**Ausgangstext:**

3 Kommentare zu “Vitaminspritzen und Speed”

  1. Klaus-Peter
    Mittwoch, 19. August 2009 um 14:01

    Geht die Kommentarfunktion heute wieder?

    Ist es nicht auffällig, wie sich die einschlägigen Kommentatoren auf die Seite Riberys stellen und mehr oder weniger indirekt van Gaals System kritisieren, anstatt dem überheblichen, selbstverliebten und im internationalen Vergleich ohnehin überschätzten Franzosen über den Mund zu fahren?

  2. Frank Baade
    Mittwoch, 19. August 2009 um 14:18

    Hatten Sie zuletzt Probleme mit der Kommentarfunktion? Wenn Sie uns verraten, welcher Art diese waren, können wir – hoffentlich – an der Ursache arbeiten.

**Erfasste Daten:**

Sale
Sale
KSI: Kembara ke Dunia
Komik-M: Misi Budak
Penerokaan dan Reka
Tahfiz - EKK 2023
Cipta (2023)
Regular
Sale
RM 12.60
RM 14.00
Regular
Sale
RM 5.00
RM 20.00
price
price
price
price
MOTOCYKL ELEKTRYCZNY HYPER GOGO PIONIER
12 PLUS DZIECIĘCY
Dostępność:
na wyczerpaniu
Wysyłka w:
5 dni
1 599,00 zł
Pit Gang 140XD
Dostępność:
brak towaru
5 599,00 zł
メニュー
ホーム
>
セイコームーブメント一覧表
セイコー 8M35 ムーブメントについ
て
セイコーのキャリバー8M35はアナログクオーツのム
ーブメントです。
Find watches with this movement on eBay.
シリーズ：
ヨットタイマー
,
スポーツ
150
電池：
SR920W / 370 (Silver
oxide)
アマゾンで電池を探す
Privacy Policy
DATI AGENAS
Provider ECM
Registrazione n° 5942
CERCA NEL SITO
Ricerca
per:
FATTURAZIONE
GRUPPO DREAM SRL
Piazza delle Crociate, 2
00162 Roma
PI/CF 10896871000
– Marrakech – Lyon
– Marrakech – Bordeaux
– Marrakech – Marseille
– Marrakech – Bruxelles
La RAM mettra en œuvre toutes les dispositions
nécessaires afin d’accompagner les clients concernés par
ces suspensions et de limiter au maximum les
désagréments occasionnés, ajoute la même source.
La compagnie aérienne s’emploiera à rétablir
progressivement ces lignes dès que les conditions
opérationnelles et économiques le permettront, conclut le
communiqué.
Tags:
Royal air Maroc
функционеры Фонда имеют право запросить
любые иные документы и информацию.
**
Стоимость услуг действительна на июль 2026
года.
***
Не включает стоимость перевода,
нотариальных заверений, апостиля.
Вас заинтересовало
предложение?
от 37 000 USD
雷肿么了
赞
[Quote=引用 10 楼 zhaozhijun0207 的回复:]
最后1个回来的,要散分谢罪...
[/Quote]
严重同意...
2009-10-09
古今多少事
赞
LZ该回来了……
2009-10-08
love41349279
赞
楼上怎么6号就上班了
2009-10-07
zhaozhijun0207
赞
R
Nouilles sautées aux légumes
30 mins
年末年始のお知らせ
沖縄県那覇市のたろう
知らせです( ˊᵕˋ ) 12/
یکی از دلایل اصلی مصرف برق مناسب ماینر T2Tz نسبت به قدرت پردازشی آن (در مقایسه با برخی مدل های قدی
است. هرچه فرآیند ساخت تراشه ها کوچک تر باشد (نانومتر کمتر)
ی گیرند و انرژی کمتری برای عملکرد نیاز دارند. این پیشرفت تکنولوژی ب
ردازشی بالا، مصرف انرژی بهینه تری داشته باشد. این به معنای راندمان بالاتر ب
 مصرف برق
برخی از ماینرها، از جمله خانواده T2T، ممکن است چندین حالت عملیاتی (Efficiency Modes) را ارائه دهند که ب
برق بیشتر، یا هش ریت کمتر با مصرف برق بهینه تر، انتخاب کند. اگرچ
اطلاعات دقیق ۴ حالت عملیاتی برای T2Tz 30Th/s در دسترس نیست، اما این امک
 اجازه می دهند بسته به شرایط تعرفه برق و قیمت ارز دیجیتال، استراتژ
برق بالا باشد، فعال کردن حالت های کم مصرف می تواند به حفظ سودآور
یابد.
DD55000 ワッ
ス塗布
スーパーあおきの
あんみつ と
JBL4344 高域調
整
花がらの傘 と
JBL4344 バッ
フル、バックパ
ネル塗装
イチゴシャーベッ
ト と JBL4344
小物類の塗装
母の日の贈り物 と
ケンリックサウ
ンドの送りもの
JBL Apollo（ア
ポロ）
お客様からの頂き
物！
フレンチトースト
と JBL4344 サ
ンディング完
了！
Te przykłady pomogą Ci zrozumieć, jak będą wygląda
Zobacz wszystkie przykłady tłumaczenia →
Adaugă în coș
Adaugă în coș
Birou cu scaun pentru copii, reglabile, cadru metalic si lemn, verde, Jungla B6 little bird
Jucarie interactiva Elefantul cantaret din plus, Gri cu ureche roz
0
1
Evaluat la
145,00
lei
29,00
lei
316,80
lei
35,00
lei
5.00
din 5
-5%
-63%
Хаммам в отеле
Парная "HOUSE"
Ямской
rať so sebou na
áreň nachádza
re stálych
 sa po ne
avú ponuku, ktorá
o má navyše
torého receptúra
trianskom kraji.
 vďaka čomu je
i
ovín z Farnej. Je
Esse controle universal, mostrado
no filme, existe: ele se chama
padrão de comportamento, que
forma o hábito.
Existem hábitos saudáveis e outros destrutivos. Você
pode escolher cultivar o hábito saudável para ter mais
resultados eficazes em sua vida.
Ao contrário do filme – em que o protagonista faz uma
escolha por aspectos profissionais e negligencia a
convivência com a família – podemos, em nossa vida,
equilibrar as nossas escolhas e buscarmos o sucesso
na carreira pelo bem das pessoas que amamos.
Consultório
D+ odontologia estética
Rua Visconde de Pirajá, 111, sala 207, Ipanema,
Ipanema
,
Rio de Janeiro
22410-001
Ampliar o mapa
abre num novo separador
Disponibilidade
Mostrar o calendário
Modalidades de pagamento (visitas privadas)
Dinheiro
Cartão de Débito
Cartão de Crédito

**Deine Aufgabe:** Schreibe den Ausgangstext mit den Blogkommentaren zu Ribery und van Gaal im Anschluss an seinen letzten Satz weiter.

**Platz für Antwort:**
  3. Klaus-Peter
    Mittwoch, 19. August 2009 um 14:28

    Ich hatte vorgestern Probleme, dass abgeschickte Kommentare nicht angezeigt wurden. Mag an dem Rechner gelegen haben, an dem ich saß. Heute jedenfalls hat sich das Problem offensichtlich in Wohlgefallen aufgelöst.